What are crystals?
Crystals are organized groupings of atoms, or molecules. Each crystal has different shapes and properties. Sugar crystals, for example, are oblong and slanted at the ends. On the other hand, salt crystals are cubic. Some elements can make more that one crystalline form. Carbon, in the form of graphite, acts as a lubricant between moving parts, is used as a writing tool (a pencil), is an electrical conductor, and strengthens steel. As a diamond, carbon is used as an industrial cutting tool and as gemstones in all kinds of jewelry.
How do crystals form?
Crystals start growing through process called “nucleation”. Nucleation can either start with the molecules themselves (unassisted nucleation), or with the help of some solid matter already in the solution (assisted nucleation).
In unassisted nucleation, molecules of the “solute” (the stuff of which you want to grow crystals) are in solution, and most of the time they see only solvent molecules around them. Solvent molecules are the molecules in which a solute is being dissolved. Occasionally, some solute molecules see other solute molecules. If the compound is a solid when it is pure, there will be some attractive force between these solute molecules. Most of the time when these solute molecules meet they will stay together for a little while, but then other forces will pull them apart. Sometimes, the two molecules stay together long enough to meet up with a third, a fourth, and a fifth solute molecule. This process can keep going for a long time, which is why some crystal formations are very large. Most of the time when there are just a few molecules joined together, they break apart. However, once there becomes a certain number of solute molecules, a so-called “critical size” where the combined attractive forces between the solute molecules become stronger than the other forces in the solution which tend to disrupt the formation of these “aggregates”. This when this “protocrystal” (a sort of pre-crystal) becomes a nucleation site. As this protocrystal floats around in solution, it encounters other solute molecules. These solute molecules feel the attractive force of the protocrystal and join in. That’s how the crystal begins to grow. It continues growing until eventually, it can no longer remain “dissolved” in the solution and it falls out (as chemists like to say) of solution.
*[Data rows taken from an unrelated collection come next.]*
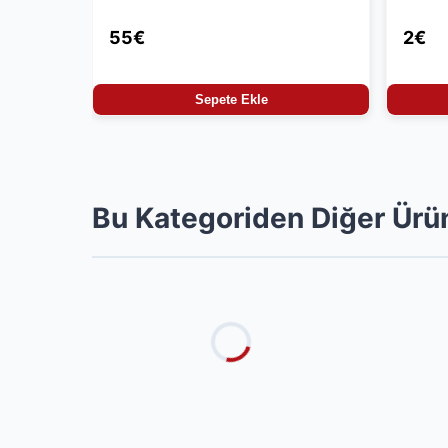
55€
2€
Sepete Ekle
Bu Kategoriden Diğer Ürü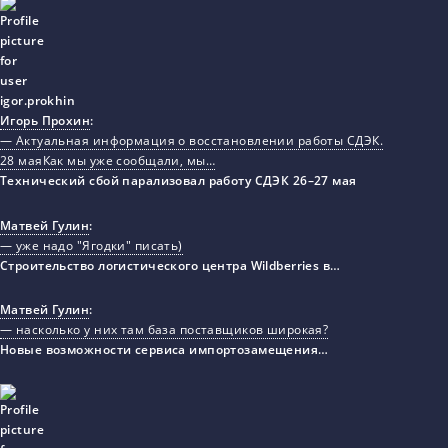
Игорь Прохин
:
— Актуальная информация о восстановлении работы СДЭК.
28 маяКак мы уже сообщали, мы…
Технический сбой парализовал работу СДЭК 26–27 мая
Матвей Гулин
:
— уже надо "Ягодки" писать)
Строительство логистического центра Wildberries в…
Матвей Гулин
:
— насколько у них там база поставщиков широкая?
Новые возможности сервиса импортозамещения…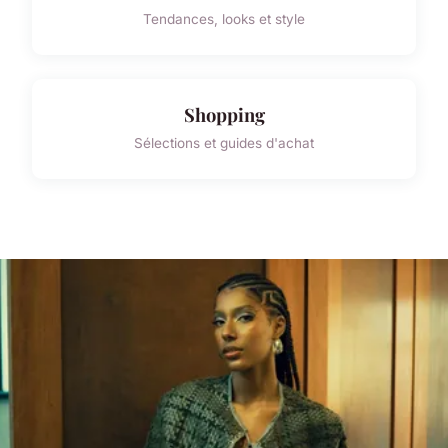
Tendances, looks et style
Shopping
Sélections et guides d'achat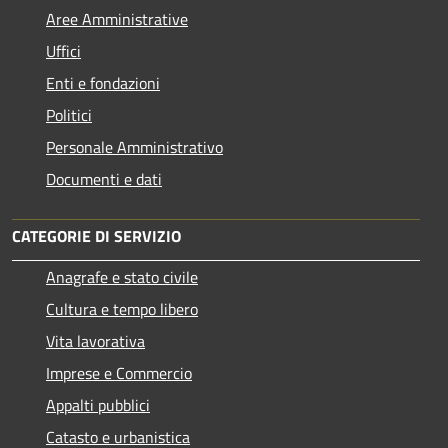
Aree Amministrative
Uffici
Enti e fondazioni
Politici
Personale Amministrativo
Documenti e dati
CATEGORIE DI SERVIZIO
Anagrafe e stato civile
Cultura e tempo libero
Vita lavorativa
Imprese e Commercio
Appalti pubblici
Catasto e urbanistica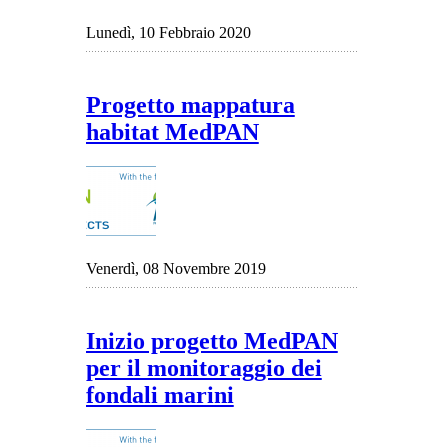
Lunedì, 10 Febbraio 2020
Progetto mappatura
habitat MedPAN
Venerdì, 08 Novembre 2019
Inizio progetto MedPAN
per il monitoraggio dei
fondali marini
Now other solute molecules begin growing on the surface of the crystal and it keeps on getting bigger until there is an equilibrium reached between the solute molecules in the crystal and those still dissolved in the solvent.
Assisted nucleation is very similar to unassisted nucleation, except that a solid surface (like a stone, or brick) acts as a place for solute molecules to meet. A solute molecule encounters the surface of a stone, it adsorbs to this surface, and stays on it for a certain time before other randomizing forces of the solution knock it off. Solute molecules will tend to adsorb and aggregate on the surface. This is where the protocrystal forms, and the same process as described above happens.
I hope you liked this background on crystals. Now go on and try some crystal-making experiments!